Dataset records:
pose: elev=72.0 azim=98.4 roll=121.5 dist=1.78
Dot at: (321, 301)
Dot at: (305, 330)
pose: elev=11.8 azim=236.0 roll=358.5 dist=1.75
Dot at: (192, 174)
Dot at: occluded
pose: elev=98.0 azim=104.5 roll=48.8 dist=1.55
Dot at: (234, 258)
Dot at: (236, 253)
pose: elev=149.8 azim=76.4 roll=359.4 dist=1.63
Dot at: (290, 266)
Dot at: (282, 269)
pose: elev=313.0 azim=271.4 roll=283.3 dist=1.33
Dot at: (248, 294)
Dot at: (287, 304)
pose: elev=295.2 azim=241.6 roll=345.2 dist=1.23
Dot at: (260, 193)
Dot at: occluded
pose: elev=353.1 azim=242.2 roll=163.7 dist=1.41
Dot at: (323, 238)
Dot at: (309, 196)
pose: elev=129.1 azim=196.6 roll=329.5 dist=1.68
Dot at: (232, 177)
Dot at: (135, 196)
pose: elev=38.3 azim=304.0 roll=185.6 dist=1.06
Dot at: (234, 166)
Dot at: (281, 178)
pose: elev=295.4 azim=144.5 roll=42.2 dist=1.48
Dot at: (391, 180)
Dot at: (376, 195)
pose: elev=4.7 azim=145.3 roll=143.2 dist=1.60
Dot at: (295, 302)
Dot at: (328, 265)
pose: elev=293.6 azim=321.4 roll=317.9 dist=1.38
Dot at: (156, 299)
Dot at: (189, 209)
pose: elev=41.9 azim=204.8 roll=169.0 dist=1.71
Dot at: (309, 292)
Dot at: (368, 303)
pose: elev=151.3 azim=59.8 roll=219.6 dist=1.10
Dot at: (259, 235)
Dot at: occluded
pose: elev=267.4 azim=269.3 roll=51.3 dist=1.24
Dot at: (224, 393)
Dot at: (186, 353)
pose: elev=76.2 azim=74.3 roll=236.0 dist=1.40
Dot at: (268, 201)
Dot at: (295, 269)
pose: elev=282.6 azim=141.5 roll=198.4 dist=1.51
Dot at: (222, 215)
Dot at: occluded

GOAL OF THE EXERCISE
Extract every line of the data above and reproduce each one verbatim, in its original order.

OUTPUT OF THE EXERCISE
pose: elev=72.0 azim=98.4 roll=121.5 dist=1.78
Dot at: (321, 301)
Dot at: (305, 330)
pose: elev=11.8 azim=236.0 roll=358.5 dist=1.75
Dot at: (192, 174)
Dot at: occluded
pose: elev=98.0 azim=104.5 roll=48.8 dist=1.55
Dot at: (234, 258)
Dot at: (236, 253)
pose: elev=149.8 azim=76.4 roll=359.4 dist=1.63
Dot at: (290, 266)
Dot at: (282, 269)
pose: elev=313.0 azim=271.4 roll=283.3 dist=1.33
Dot at: (248, 294)
Dot at: (287, 304)
pose: elev=295.2 azim=241.6 roll=345.2 dist=1.23
Dot at: (260, 193)
Dot at: occluded
pose: elev=353.1 azim=242.2 roll=163.7 dist=1.41
Dot at: (323, 238)
Dot at: (309, 196)
pose: elev=129.1 azim=196.6 roll=329.5 dist=1.68
Dot at: (232, 177)
Dot at: (135, 196)
pose: elev=38.3 azim=304.0 roll=185.6 dist=1.06
Dot at: (234, 166)
Dot at: (281, 178)
pose: elev=295.4 azim=144.5 roll=42.2 dist=1.48
Dot at: (391, 180)
Dot at: (376, 195)
pose: elev=4.7 azim=145.3 roll=143.2 dist=1.60
Dot at: (295, 302)
Dot at: (328, 265)
pose: elev=293.6 azim=321.4 roll=317.9 dist=1.38
Dot at: (156, 299)
Dot at: (189, 209)
pose: elev=41.9 azim=204.8 roll=169.0 dist=1.71
Dot at: (309, 292)
Dot at: (368, 303)
pose: elev=151.3 azim=59.8 roll=219.6 dist=1.10
Dot at: (259, 235)
Dot at: occluded
pose: elev=267.4 azim=269.3 roll=51.3 dist=1.24
Dot at: (224, 393)
Dot at: (186, 353)
pose: elev=76.2 azim=74.3 roll=236.0 dist=1.40
Dot at: (268, 201)
Dot at: (295, 269)
pose: elev=282.6 azim=141.5 roll=198.4 dist=1.51
Dot at: (222, 215)
Dot at: occluded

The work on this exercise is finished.